Vennero sequestrati 39 faldoni di schede relative agli iscritti al Grande Oriente d’Italia dal 1990 nelle logge di Calabria e Sicilia. La Commissione Antimafia presieduta da Rosy Bindi ordinò alla Guardia di Finanza di perquisire e sequestrare gli elenchi nella sede del Vascello dopo che la più numerosa e storica comunione massonica si era rifiutata di consegnare gli elenchi perché avrebbe costituito una massiccia violazione della normativa in materia di protezione dei dati personali degli iscritti. La perquisizione durò 14 ore; gli impiegati identificati e perquisito anche il capanno degli attrezzi per il giardino della sede. Nel ricorso alla Corte di Strasburgo era stato fatto presente la natura intimidatoria della perquisizione.
Severa sentenza della Cedu per i provvedimenti disposti nel 2017 dalla Commissione presieduta da Rosy Bindi
Nelle 40 pagine della sentenza la Corte di Strasburgo accerta che la perquisizione ed il sequestro costituivano una violazione dell’articolo 8 della Convenzione europea dei diritti dell’uomo che protegge il domicilio e la riservatezza. Aggiunge che il provvedimento era sproporzionato in quanto non vi era alcuna evidenza che l’acquisizione di tanti dati cartacei e digitali fossero rilevanti ai fini dell’inchiesta della Commissione.

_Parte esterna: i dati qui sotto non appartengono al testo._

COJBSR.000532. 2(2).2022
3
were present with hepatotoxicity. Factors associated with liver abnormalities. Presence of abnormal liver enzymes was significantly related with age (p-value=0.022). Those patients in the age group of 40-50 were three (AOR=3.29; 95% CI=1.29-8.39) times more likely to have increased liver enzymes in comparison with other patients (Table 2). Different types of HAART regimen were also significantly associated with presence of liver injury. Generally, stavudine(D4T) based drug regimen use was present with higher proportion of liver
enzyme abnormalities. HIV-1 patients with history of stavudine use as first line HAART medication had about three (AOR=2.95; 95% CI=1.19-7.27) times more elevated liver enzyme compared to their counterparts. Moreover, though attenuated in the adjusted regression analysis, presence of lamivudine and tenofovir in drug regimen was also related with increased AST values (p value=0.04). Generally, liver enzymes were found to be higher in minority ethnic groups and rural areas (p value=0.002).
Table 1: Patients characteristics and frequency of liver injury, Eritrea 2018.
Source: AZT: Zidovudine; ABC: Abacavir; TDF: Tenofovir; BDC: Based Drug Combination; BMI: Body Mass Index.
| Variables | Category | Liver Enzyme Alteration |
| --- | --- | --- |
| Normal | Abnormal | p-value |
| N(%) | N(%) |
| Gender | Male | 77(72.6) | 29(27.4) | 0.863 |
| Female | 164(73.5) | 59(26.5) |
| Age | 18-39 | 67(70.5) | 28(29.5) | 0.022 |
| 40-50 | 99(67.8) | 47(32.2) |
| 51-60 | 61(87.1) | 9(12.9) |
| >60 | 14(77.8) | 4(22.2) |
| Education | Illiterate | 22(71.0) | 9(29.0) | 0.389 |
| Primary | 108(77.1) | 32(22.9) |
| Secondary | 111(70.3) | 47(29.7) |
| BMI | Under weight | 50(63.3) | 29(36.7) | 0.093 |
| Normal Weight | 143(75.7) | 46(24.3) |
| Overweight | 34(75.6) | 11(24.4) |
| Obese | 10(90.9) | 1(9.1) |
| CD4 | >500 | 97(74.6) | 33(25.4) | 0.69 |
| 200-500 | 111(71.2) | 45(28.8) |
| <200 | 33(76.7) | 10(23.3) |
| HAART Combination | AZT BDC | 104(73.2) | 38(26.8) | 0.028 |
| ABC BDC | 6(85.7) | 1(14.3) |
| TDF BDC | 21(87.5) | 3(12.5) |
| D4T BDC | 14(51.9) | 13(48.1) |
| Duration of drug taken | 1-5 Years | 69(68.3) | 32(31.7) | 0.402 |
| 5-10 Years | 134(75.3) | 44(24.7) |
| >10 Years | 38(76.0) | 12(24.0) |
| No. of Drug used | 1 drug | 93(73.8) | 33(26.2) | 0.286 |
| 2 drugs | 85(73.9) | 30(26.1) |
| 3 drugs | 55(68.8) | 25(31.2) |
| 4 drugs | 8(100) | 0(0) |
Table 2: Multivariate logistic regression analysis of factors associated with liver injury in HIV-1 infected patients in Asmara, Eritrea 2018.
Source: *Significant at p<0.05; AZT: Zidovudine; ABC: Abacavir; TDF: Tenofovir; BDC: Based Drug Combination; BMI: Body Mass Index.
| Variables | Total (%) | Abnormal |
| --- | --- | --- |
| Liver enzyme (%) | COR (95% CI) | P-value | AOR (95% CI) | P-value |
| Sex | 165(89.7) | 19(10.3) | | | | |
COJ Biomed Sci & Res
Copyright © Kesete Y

L’ordine di perquisizione e sequestro non era stato soggetto ad alcuna preventiva verifica giudiziale e la motivazione del provvedimento era generica non sussistendo “elementi che avrebbero potuto suffragare un ragionevole sospetto di coinvolgimento dell’associazione nei fatti oggetto di indagine”. Insomma, si può dire che c’è un giudice a Strasburgo.